Nuclear is only good up to the baseload of the grid. For the rest, wind, solar, and storage will be more economical while still being reliable.
ttux t1_ixydm51 wrote
But your baseload has to be the same as your entire solar + wind production until electricity storage has been solved so why build both solution when you can build only one. I say this often but Germany spent 600 billion euros on wind and solar since 2000. They would have spent this on building nuclear plants and not closing the ones they already had and would have 100% co2 free and cheapest electricity on the planet. There is a difference between theory and practice. Now we are screwed because we lack energy and building nuclear plants will take minimum 10 years so in the mean time we burn gas and coal for baseload and add more solar/wind. At 40% renewables, 11% nuclear and the rest fossil. And that's just for electricity. So optimistically another 800-1000 billion euros to go? Then 2 times that to replace use of fossil fuel beyond electricity?

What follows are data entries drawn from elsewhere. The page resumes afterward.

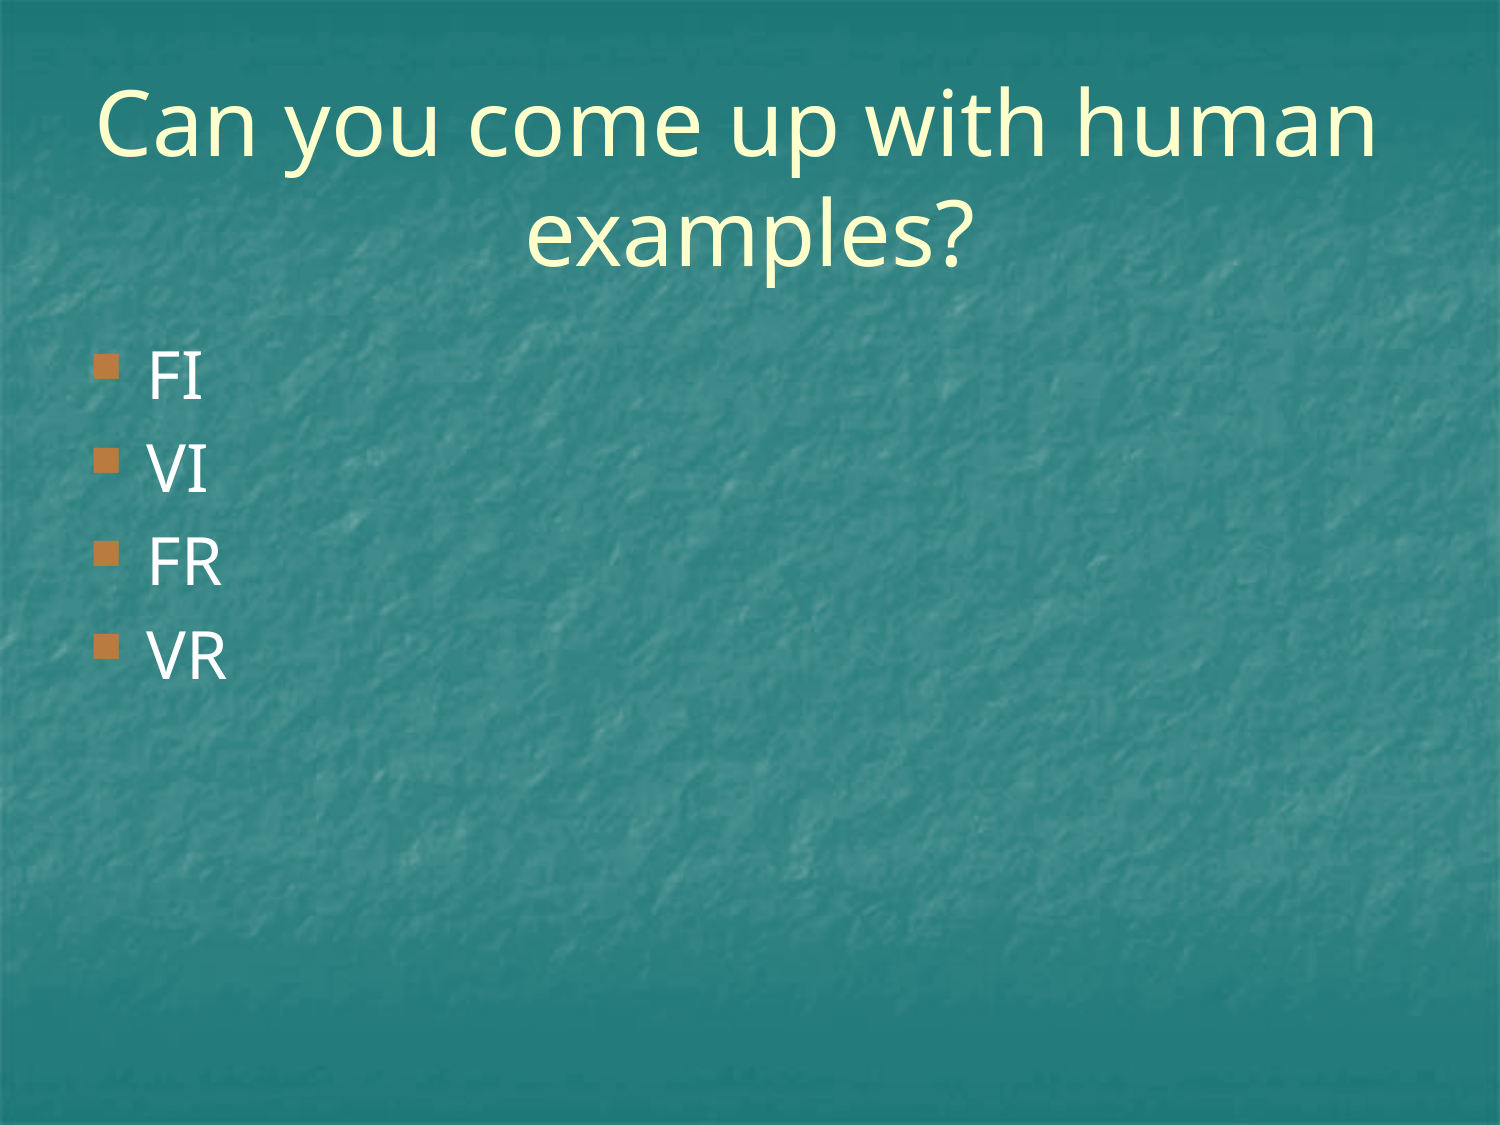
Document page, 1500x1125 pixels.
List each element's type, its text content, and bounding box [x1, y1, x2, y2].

list FI VI FR VR [74, 324, 1426, 1001]
title Can you come up with human examples? [74, 62, 1426, 288]
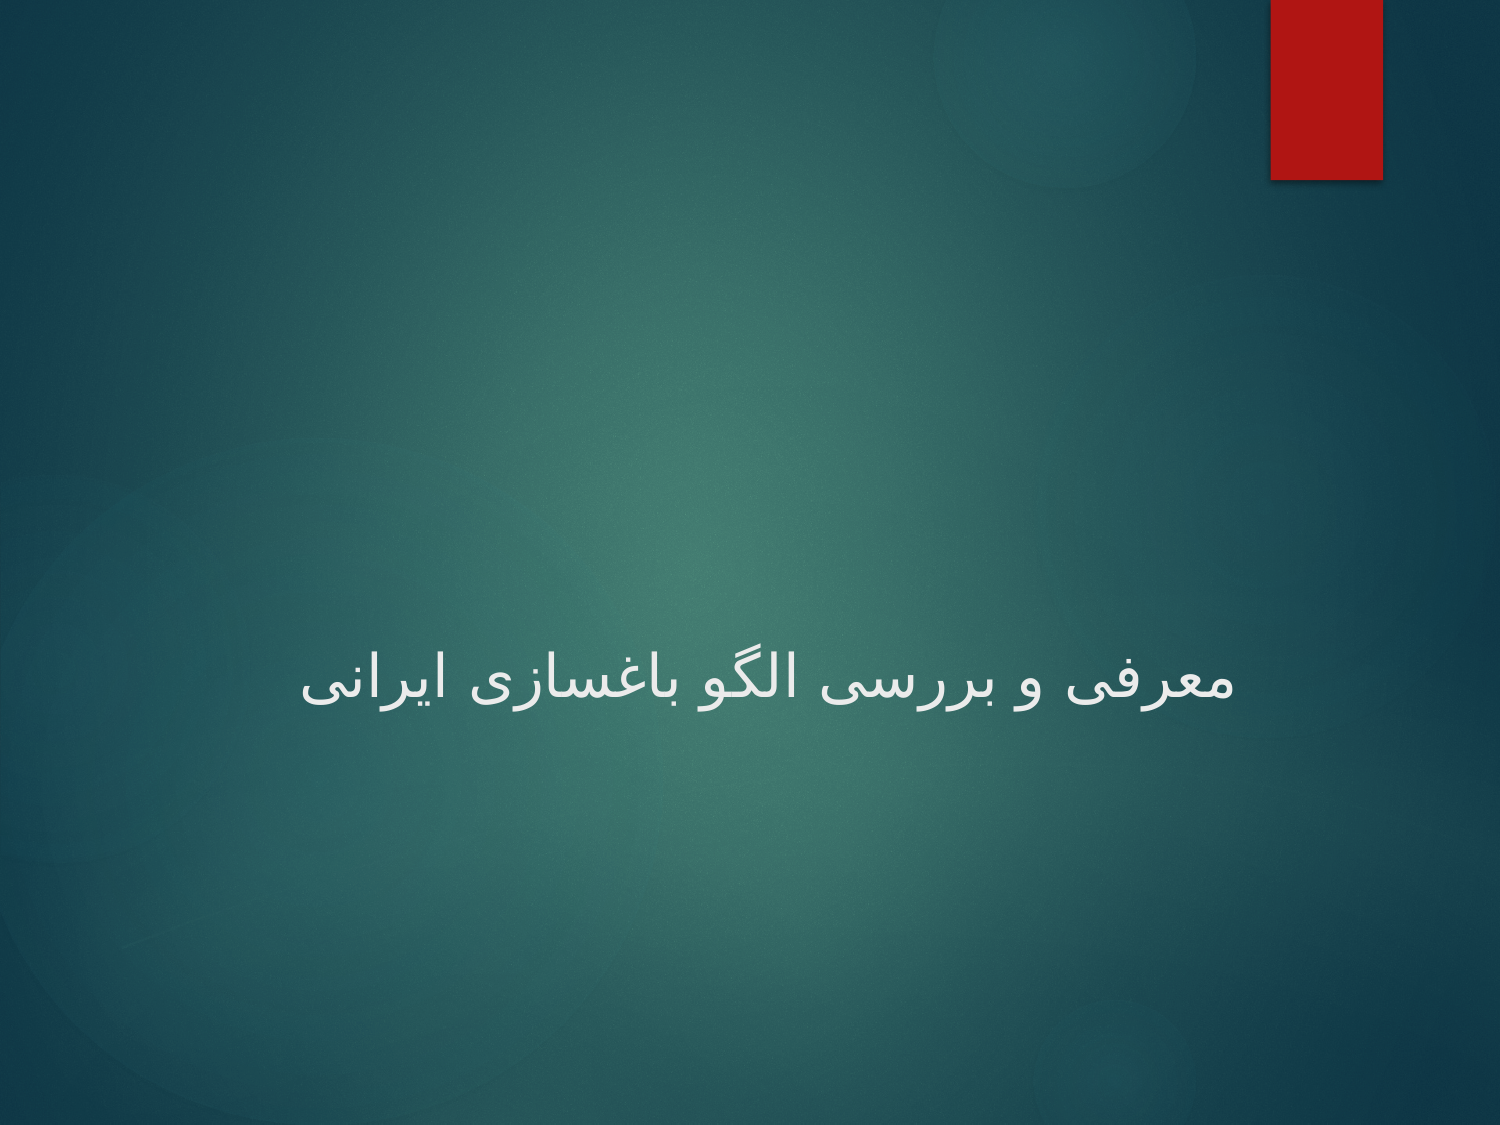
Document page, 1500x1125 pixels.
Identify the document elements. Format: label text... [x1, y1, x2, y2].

source: https://www.aicgs.org/2021/09/germany-has-a-math-problem-and-its-about-to-get-worse/
cwesttheperson t1_ixywyj5 wrote
This guy gets it.
uhhNo t1_iy2cvb4 wrote
All the money spent developing wind and solar should be looked at as an investment for humanity. Wind and solar prices dropped by so much for the entire world. Massive benefit for reducing global emissions.
Wind, solar, and batteries are already the best option for peaking load, but currently providing baseload energy this way is too expensive.
There will still be a huge baseload energy need so it would still make sense to add much more nuclear.